__Try it__: Make an exact copy of the records that follow, with each picture omitted.

Web document revisions
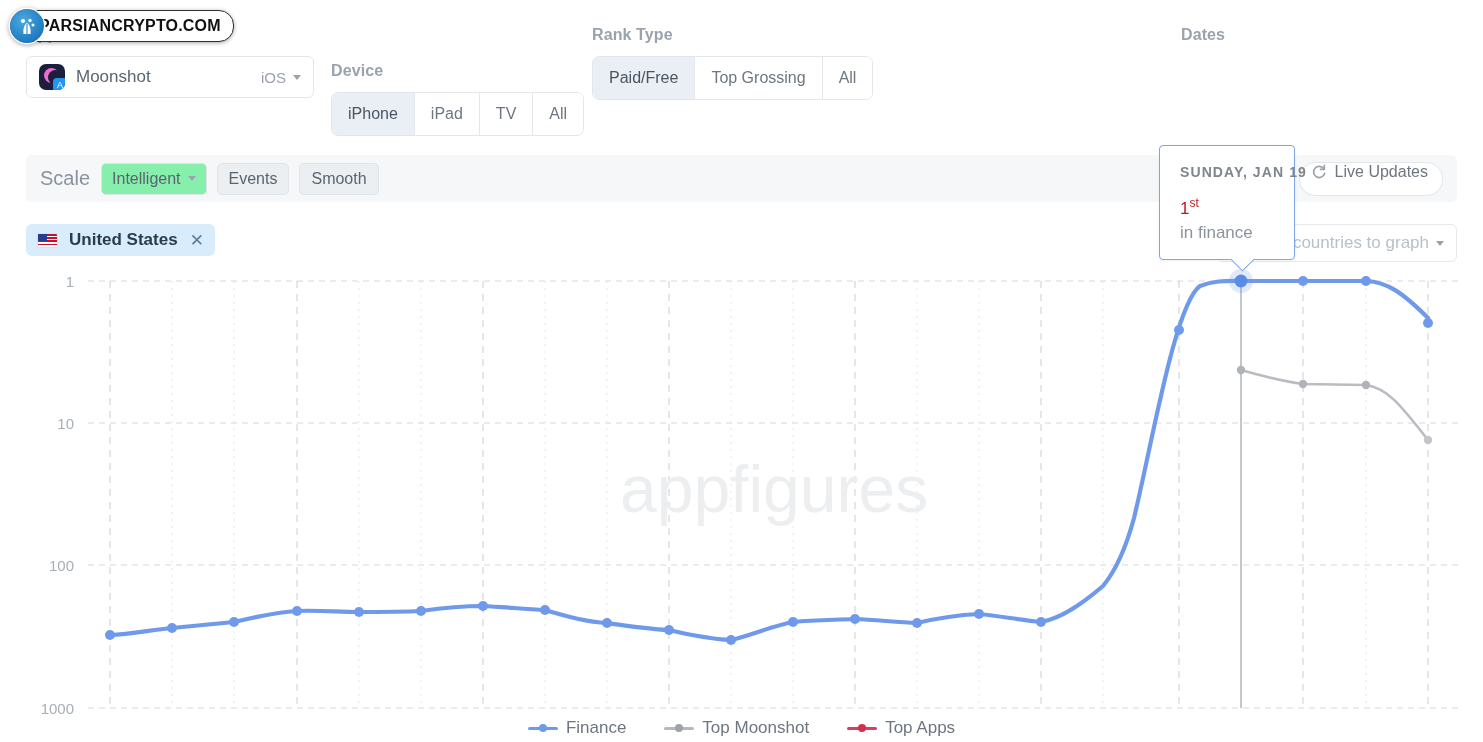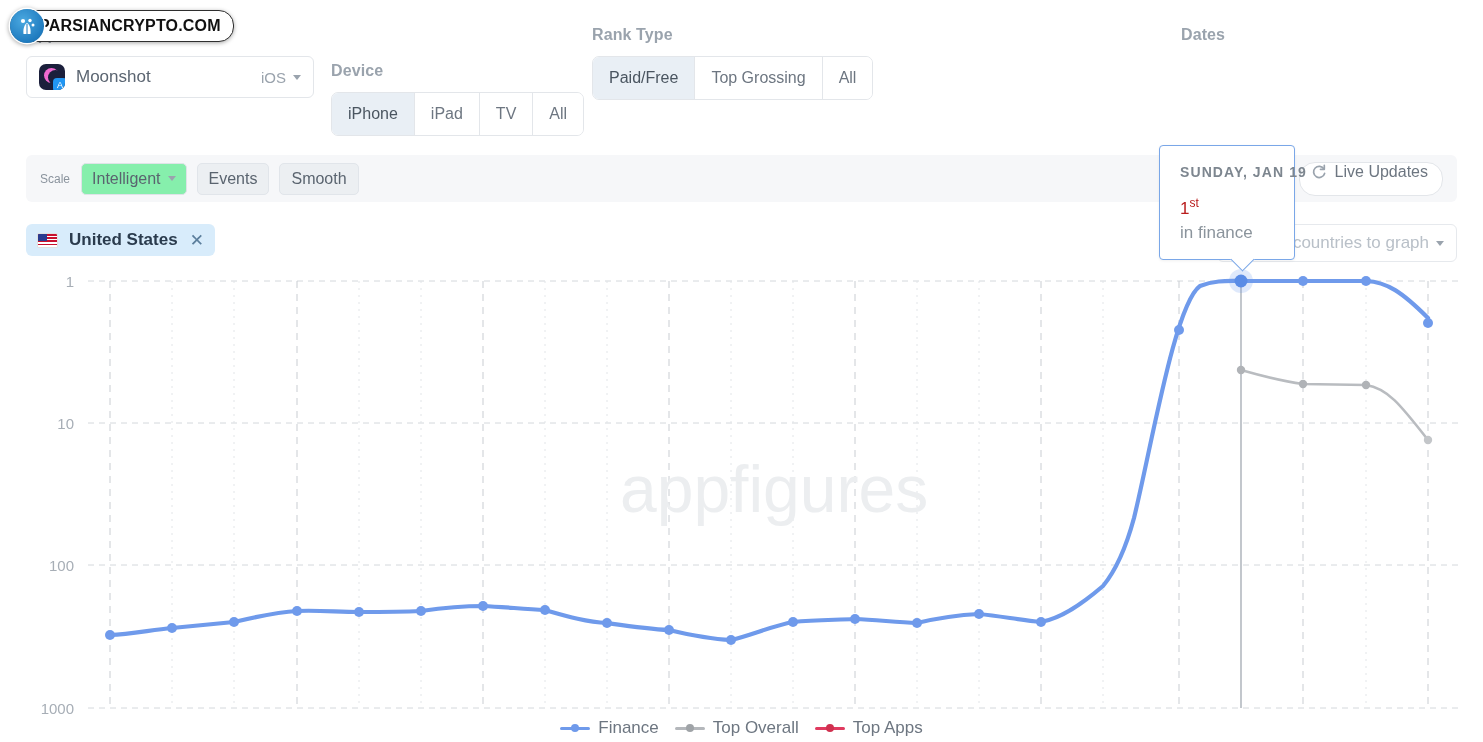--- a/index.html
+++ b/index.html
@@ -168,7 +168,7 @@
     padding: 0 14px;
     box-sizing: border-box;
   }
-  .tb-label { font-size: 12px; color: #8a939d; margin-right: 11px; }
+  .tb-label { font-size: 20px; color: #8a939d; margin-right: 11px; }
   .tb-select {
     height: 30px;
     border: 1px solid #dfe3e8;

__Problem solution__:
--- a/index.html
+++ b/index.html
@@ -168,7 +168,7 @@
     padding: 0 14px;
     box-sizing: border-box;
   }
-  .tb-label { font-size: 12px; color: #8a939d; margin-right: 11px; }
+  .tb-label { font-size: 20px; color: #8a939d; margin-right: 11px; }
   .tb-select {
     height: 30px;
     border: 1px solid #dfe3e8;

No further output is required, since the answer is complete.